Some of that certainty might come from 1998, when she and sister Venus tried playing a set apiece against the then number 203 in the world, KarstenBraasch. They were defeated handily, 6-1, 6-2. Serena said she'd have a "good chance against someone way outside the top 100...otherwise I think I would have no chance."
Other sports are no better. Golf courses are longer and narrower for men than women, generally speaking, so the gap in physical strength hurts. A couple women – Zaharias multiple times, Wie once – have made cuts, but it seems unlikely, at best, any could compete at the highest levels, just due to a lack of strength. The big 4 team sports are even worse – baseball probably gives women the best shot, as a knuckleball doesn't require the same level of physical strength, so perhaps by following the path of RA Dickey, a woman could contribute to a team. Women have appeared in the minor leagues before, albeit with little success, and with the designated hitter, it's not outside the realm of possibility – maybe one day a Chelsea Baker will find her way on to an MLB team.

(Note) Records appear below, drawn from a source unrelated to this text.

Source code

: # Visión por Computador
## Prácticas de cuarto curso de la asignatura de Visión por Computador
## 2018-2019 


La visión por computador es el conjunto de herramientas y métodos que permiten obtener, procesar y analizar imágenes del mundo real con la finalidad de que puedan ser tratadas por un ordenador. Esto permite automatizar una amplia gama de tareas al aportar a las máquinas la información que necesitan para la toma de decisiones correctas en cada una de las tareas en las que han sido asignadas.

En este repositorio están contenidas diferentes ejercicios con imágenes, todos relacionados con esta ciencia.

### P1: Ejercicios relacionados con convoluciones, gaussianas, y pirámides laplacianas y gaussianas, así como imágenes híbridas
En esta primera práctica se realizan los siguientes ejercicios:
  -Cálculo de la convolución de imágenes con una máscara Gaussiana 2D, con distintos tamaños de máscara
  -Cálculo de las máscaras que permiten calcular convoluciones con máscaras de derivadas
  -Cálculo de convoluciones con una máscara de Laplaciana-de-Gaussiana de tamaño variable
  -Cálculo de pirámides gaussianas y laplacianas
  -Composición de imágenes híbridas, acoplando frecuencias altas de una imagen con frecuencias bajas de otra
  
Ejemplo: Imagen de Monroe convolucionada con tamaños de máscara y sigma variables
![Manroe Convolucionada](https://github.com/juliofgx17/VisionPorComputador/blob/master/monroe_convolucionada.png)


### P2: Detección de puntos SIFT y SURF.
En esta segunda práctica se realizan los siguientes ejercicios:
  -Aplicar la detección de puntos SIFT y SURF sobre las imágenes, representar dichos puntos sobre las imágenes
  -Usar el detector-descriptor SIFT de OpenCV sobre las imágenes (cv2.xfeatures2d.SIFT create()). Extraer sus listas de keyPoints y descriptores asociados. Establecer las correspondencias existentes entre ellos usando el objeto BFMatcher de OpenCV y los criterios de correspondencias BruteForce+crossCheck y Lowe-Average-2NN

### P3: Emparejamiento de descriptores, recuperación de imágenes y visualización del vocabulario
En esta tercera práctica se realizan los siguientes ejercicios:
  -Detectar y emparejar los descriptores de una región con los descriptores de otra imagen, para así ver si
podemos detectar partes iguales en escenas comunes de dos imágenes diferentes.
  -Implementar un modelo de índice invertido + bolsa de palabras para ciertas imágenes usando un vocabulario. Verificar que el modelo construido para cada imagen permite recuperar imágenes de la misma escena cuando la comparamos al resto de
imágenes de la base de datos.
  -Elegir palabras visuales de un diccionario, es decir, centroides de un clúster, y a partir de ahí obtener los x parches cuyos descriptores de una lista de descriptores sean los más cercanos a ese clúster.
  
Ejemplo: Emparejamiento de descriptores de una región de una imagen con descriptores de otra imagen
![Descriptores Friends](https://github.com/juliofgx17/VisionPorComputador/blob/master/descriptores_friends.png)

It seems unlikely at best. There have been women kickers in NCAA football, like Katie Hnida, but even on kickoffs, the lack of physical strength would be a serious hindrance. There's been a woman goalie in the NHL – albeit in an exhibition game – but the smallest goalie in the NHL is 5'10", and the lightest is 169 lbs. That is way on the downside of the bell curve for women's athletes – and you'd have to have someone enter the sport young, have the dedication to stick with it, and get fortunate enough with genetics to get the physical build needed to compare with men's athletes. The odds against it are staggering.
No, Patrick's got the best shot at major success as a woman competing directly with the men. I hope she achieves it, too. It would be a milestone in women's sports. And it would justify some of the massive amount of attention she gets on a weekly basis.